Earlier in the day, Oracle's stock dropped $6.88, or 10 percent, to $62.63 after a Wall Street analyst downgraded Oracle on fears of slower software sales growth. Oracle's shares rebounded by market close, down $1.50 to $68.
"There has been no change in the outlook for Oracle's financial results," Oracle chief financial officer Jeff Henley said in a statement. "We believe this is going to be a terrific year with both our database and application software revenue growing faster than the previous fiscal year."
Robertson Stephens analyst Eric Upin cut Oracle's rating from a "buy" to "long-term attractive" earlier today.
The database software maker's stock yesterday fell 12 percent, or $9.50, to $69.50, after Bloomberg News reported that Henley told financial analysts growth in database sales would slip this quarter from last quarter, but would rise again early next year. Sales of the software, which stores and collects information, rose 32 percent year-over-year last quarter. Henley in a statement today said that it was not a sales or earnings warning.
Henley told analysts yesterday that overall sales look strong for the current quarter. He reiterated that he expects business software growth rates of 50 percent to 100 percent the rest of the year after growing only a disappointing 42 percent the previous quarter. He also told analysts that database growth should be about 20 percent.
While other financial analyst firms such as Morgan Stanley Dean Witter and Chase Hambrecht & Quist maintained "buy" ratings, Upin said he downgraded Oracle because of concerns that the database software market is maturing and because the company hasn't proven that it can sell Oracle E-business Suite 11i, Oracle's Web-enabled suite of business software.

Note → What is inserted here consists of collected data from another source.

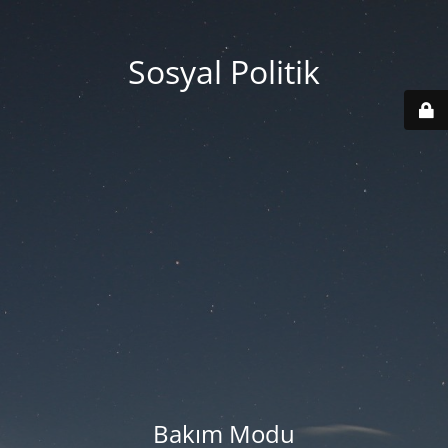
Sosyal Politik
Bakım Modu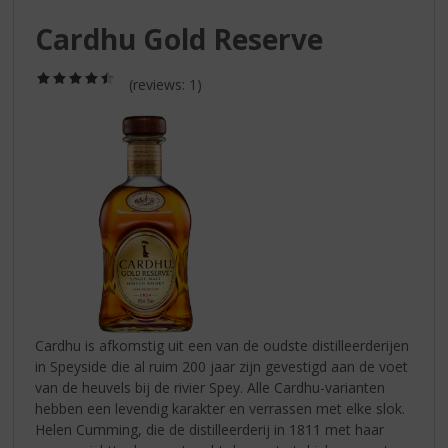
S
p
Cardhu Gold Reserve
r
i
(4,5
(reviews: 1)
n
/
g
5)
n
a
a
r
d
e
n
a
v
i
g
Cardhu is afkomstig uit een van de oudste distilleerderijen
a
in Speyside die al ruim 200 jaar zijn gevestigd aan de voet
t
van de heuvels bij de rivier Spey. Alle Cardhu-varianten
i
hebben een levendig karakter en verrassen met elke slok.
e
Helen Cumming, die de distilleerderij in 1811 met haar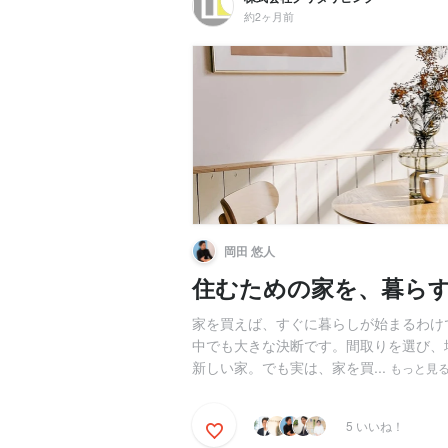
約2ヶ月前
岡田 悠人
住むための家を、暮ら
家を買えば、すぐに暮らしが始まるわけ
中でも大きな決断です。間取りを選び、
新しい家。でも実は、家を買...
もっと見
5 いいね！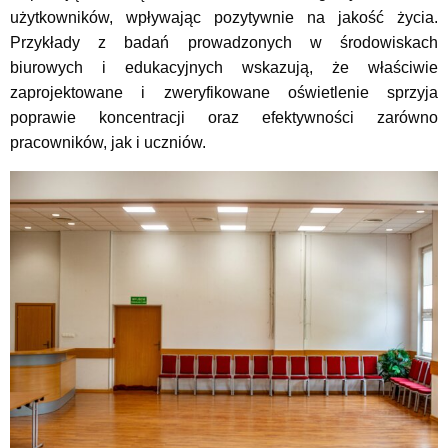
użytkowników, wpływając pozytywnie na jakość życia.
Przykłady z badań prowadzonych w środowiskach
biurowych i edukacyjnych wskazują, że właściwie
zaprojektowane i zweryfikowane oświetlenie sprzyja
poprawie koncentracji oraz efektywności zarówno
pracowników, jak i uczniów.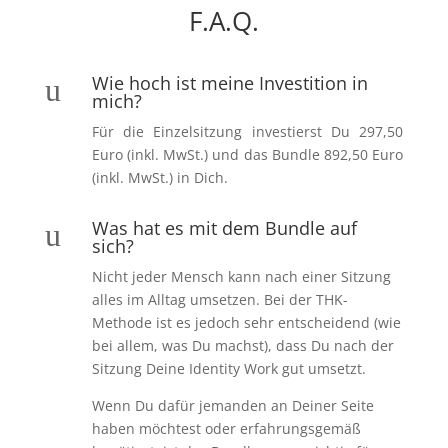
F.A.Q.
Wie hoch ist meine Investition in
u
mich?
Für die Einzelsitzung investierst Du 297,50
Euro (inkl. MwSt.) und das Bundle 892,50 Euro
(inkl. MwSt.) in Dich.
Was hat es mit dem Bundle auf
u
sich?
Nicht jeder Mensch kann nach einer Sitzung
alles im Alltag umsetzen. Bei der THK-
Methode ist es jedoch sehr entscheidend (wie
bei allem, was Du machst), dass Du nach der
Sitzung Deine Identity Work gut umsetzt.
Wenn Du dafür jemanden an Deiner Seite
haben möchtest oder erfahrungsgemäß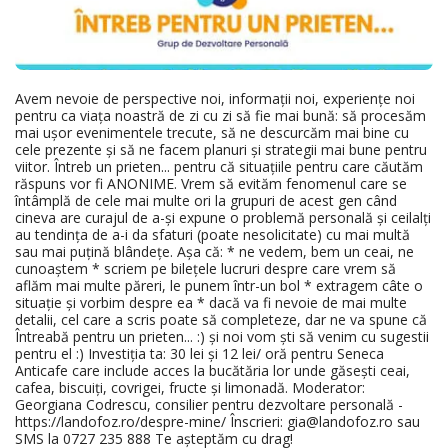
Avem nevoie de perspective noi, informații noi, experiențe noi
pentru ca viața noastră de zi cu zi să fie mai bună: să procesăm
mai ușor evenimentele trecute, să ne descurcăm mai bine cu
cele prezente și să ne facem planuri și strategii mai bune pentru
viitor. Întreb un prieten... pentru că situațiile pentru care căutăm
răspuns vor fi ANONIME. Vrem să evităm fenomenul care se
întâmplă de cele mai multe ori la grupuri de acest gen când
cineva are curajul de a-și expune o problemă personală și ceilalți
au tendința de a-i da sfaturi (poate nesolicitate) cu mai multă
sau mai puțină blândețe. Așa că: * ne vedem, bem un ceai, ne
cunoaștem * scriem pe bilețele lucruri despre care vrem să
aflăm mai multe păreri, le punem într-un bol * extragem câte o
situație și vorbim despre ea * dacă va fi nevoie de mai multe
detalii, cel care a scris poate să completeze, dar ne va spune că
Întreabă pentru un prieten... :) și noi vom ști să venim cu sugestii
pentru el :) Investiția ta: 30 lei și 12 lei/ oră pentru Seneca
Anticafe care include acces la bucătăria lor unde găsești ceai,
cafea, biscuiți, covrigei, fructe și limonadă. Moderator:
Georgiana Codrescu, consilier pentru dezvoltare personală -
https://landofoz.ro/despre-mine/ Înscrieri: gia@landofoz.ro sau
SMS la 0727 235 888 Te așteptăm cu drag!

"We believe it is difficult to make an argument for the stock to move meaningfully higher over the near term," Upin said in a research report. "We believe the application suite...represents a significant departure for the company and the industry...resulting in more limited revenue visibility over the next two to three quarters."
Other analysts were more gung-ho about the company's prospects.
"We continue to see that Oracle is making progress on cementing its position as one of the dominant, influential e-business providers to large and midsize customers on a global basis," analyst James Pickrel of Chase H&Q said in a report.